(Job)
Copy out the part of the listing that opens with the line containing "发表于 2020-4-14 13:21</a>" and closes with the line containing "## 🔧 Technical Stack", keeping both of those lines.

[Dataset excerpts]

****************************************

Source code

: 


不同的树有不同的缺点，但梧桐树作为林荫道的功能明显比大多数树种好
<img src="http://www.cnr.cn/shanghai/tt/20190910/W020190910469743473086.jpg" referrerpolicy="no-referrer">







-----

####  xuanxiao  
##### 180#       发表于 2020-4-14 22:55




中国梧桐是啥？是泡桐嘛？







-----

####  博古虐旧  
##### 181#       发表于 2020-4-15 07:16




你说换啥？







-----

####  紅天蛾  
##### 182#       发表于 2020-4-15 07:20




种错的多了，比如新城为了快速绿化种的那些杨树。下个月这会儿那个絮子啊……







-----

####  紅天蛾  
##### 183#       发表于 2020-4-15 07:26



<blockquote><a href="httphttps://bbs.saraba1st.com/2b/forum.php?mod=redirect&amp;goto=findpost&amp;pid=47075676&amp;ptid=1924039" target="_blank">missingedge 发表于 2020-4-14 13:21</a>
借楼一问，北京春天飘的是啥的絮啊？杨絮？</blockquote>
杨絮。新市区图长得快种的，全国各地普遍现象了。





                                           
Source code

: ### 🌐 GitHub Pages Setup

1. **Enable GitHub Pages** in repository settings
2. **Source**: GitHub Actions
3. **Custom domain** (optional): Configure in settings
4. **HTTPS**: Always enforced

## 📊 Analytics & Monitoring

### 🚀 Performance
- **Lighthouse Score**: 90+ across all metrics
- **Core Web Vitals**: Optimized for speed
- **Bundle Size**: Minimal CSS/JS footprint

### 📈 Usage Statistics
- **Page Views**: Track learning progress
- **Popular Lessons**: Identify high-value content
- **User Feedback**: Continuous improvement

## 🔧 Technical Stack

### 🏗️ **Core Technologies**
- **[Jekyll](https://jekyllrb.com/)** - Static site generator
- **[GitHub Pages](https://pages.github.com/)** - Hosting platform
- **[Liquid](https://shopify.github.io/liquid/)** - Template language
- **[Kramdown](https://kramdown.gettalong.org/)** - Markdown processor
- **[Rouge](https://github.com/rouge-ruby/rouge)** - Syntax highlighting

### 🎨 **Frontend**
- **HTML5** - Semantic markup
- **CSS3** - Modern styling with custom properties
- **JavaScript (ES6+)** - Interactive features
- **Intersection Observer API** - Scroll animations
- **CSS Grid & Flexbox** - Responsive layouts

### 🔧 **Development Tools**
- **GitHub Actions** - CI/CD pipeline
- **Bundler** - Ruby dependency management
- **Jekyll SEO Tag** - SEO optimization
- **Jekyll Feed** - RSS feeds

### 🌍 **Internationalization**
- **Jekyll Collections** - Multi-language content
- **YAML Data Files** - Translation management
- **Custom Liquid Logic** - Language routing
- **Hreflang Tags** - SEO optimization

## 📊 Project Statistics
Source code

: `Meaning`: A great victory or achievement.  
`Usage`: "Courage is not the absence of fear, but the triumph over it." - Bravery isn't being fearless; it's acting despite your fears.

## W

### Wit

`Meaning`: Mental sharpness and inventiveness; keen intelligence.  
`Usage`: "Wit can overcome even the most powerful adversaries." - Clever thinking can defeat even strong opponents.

****************************************

(Solution)
<blockquote><a href="httphttps://bbs.saraba1st.com/2b/forum.php?mod=redirect&amp;goto=findpost&amp;pid=47075676&amp;ptid=1924039" target="_blank">missingedge 发表于 2020-4-14 13:21</a>
借楼一问，北京春天飘的是啥的絮啊？杨絮？</blockquote>
杨絮。新市区图长得快种的，全国各地普遍现象了。





                                           
Source code

: ### 🌐 GitHub Pages Setup

1. **Enable GitHub Pages** in repository settings
2. **Source**: GitHub Actions
3. **Custom domain** (optional): Configure in settings
4. **HTTPS**: Always enforced

## 📊 Analytics & Monitoring

### 🚀 Performance
- **Lighthouse Score**: 90+ across all metrics
- **Core Web Vitals**: Optimized for speed
- **Bundle Size**: Minimal CSS/JS footprint

### 📈 Usage Statistics
- **Page Views**: Track learning progress
- **Popular Lessons**: Identify high-value content
- **User Feedback**: Continuous improvement

## 🔧 Technical Stack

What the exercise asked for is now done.